Friday 17 April 2020

Globalisation, it's great isn't it?

In the summer of 1964, at the age of ten, I skipped school and flew as an unaccompanied minor to Greece to visit my Aunt who lived in Kipseli, a district in the north of Athens.  It wasn't the first time I had been abroad.  The previous year the family Green had driven down to Athens in a half timbered mini traveller.  We caused quite a stir as we travelled through villages where they had rarely seen foreigners, let alone any that looked like us, and kids would wave enthusiastically at us as we drove by.
 

Anyway I am sure that nowadays an unaccompanied minor on a flight from Heathrow to Athens would scarcely be noticed.  In 1964 I was treated like a minor celebrity.  The air hostesses (they weren't flight attendants then) made a right fuss of me.  I got a meal from first class, a visit to the flight deck and a chat with the captain and a sick bag (unused) full of exotic fruit to take with me when we landed.  I do remember that it contained a peach which was hard and still slightly green, a complete contrast to the Greek peaches which I was about to experience.

Why am I telling you this?  Other than indulging in a bit of pleasant nostalgia I wanted to demonstrate how much the world has shrunk in the last fifty years or so. A trip to Heathrow to stand on the roof gardens of the Queen's Building watch the planes taking off was an exotic day out. Now Heathrow is mainly somewhere you get stuck when your flight is delayed. Air travel was rare.  I am pretty sure that I was the only person in my primary school to have travelled by air, though Micky Simmonds might have flown too because his dad was Greek and he may have been to visit family.

In March last year there were approximately 176,000 flights per day around the world. That works out at over 64 million in a year. The planet is shrinking daily. Which has several consequences.

We now know what goji berries are and they are available to buy should you so desire. Me, I'm not fussed. But I do like the fact that we can have seasonal produce all year round.  Many poorer countries rely almost exclusively on tourism to support their economy.  Long haul flights are now commonplace, and people enjoy a week or two of exotic adventure to help them escape the mundanity of their daily lives.

But ranged against these are the disadvantages.  Clearly the damage caused by the emissions of this plethora of flights is significant.  It would seem that aircraft are serious polluters, although we must not forget motor vehicles when we are looking for culprits, nor any other activity which uses fossil fuels.

WHAT YOU HAVE TO DO
Can you rewrite the piece on globalization from "We now know" to "their daily lives.", replacing "goji berries" with "dragon fruit"?

SUPPLIED ENTRIES

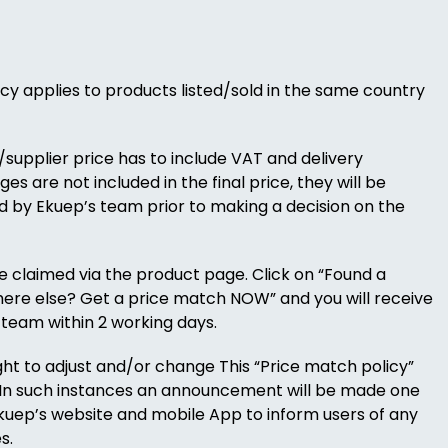
cy applies to products listed/sold in the same country
/supplier price has to include VAT and delivery
es are not included in the final price, they will be
 by Ekuep’s team prior to making a decision on the
 claimed via the product page. Click on “Found a
ere else? Get a price match NOW” and you will receive
team within 2 working days.
ight to adjust and/or change This “Price match policy”
. In such instances an announcement will be made one
uep’s website and mobile App to inform users of any
s.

EXERCISE ANSWER
We now know what dragon fruit are and they are available to buy should you so desire. Me, I'm not fussed. But I do like the fact that we can have seasonal produce all year round.  Many poorer countries rely almost exclusively on tourism to support their economy.  Long haul flights are now commonplace, and people enjoy a week or two of exotic adventure to help them escape the mundanity of their daily lives.